Container exercises
Here are some fun things to try with containers. Work in any order, at your own pace. Ask for help if stuck as usual.
Containerize some app
- That is, write a Containerfile which builds an image with an application packaged - As mentioned, Dockerfile is a Docker-specific Containerfile, they are mostly interchangeable - Containerfile is a vendor-neutral (OCI) name
- Any app you run/want/need to run
- If the app needs to be built (compiled) first, use a separate build stage (mutli-stage builds)
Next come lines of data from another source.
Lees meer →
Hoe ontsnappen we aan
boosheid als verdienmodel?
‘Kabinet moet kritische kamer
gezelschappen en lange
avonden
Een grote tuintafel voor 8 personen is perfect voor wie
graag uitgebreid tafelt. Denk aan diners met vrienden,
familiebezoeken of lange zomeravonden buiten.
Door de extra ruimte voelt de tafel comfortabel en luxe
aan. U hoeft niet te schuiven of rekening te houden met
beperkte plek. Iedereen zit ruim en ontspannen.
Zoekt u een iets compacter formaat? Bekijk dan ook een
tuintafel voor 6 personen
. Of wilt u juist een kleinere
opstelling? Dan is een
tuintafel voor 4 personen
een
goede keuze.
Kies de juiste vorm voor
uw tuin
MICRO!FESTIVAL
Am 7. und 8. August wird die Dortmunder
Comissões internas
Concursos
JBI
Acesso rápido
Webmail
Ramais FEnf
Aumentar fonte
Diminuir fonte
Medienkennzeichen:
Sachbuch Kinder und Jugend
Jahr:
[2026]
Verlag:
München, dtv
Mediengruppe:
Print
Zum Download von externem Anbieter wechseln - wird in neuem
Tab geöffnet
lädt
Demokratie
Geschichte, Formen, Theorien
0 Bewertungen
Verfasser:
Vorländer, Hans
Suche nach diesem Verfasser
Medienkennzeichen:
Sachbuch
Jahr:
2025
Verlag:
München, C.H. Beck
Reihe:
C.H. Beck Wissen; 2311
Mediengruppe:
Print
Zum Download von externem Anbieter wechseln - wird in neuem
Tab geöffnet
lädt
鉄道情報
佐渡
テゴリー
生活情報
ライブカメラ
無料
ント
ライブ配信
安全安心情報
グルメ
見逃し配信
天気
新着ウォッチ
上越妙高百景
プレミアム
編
- Write a Containerfile, build it and run the app
- Try working with Volumes (podman-run(1), see -v|–volume) - Volume = a directory mounted from the host into the container to achieve persistence
- Try working with Ports (podman-run(1), see -p|–publish) - Port = allows you to listen on some port on the host - Not really, it’s a hack - Podman starts a program listening on the port on the host for you and injects traffic into the container slirp
Take a look at overlayfs
- (Introduction.)
- This filesystem demonstrates the flexibility of Linux file systems by implementing something very non-traditional
- Podman/Docker use it to implement layers (r/w container FS on top of r/o image FS, image layers, etc.)
- If you’re root, you can mount(8) -t overlayfs directly
- If you’re not root, you can use fuse-overlayfs(1) - FUSE itself is a very interesting thing - “File System in Userspace” - Allows you to implement and mount file systems as non-root user - Via a kernel module (fuse.ko) and a setuid userspace binary (fusermount(1))
Try working with Pods in Podman
- podman-pod(1)
- Pods really are just a collection of containers which share certain namespaces - For example, they share the network namespace by default - This makes sense for “compound” workloads, such as RESTful backend API + database - The containers are still isolated from one another, but to a much lesser extent
- Run whatever makes sense for you particularly
Try to build a container from scratch
- Tutorial
- Use e.g. Alpine Linux root filesystem
- Learn about the various namespaces(7) and how they work
- Learn about cgroups(7)
- Use unshare (or syscalls directly if you dare) to isolate the container from the host - That is, don’t use Podman, it hides too many things from you
- Try to get the container online
Further reading
- If you’re interested in containers, take a look at “Podman In Action” by D. Walsh (Manning, 2023).
- Good book, easy to read
- Covers history (Docker vs. Podman), basics, namespaces, etc.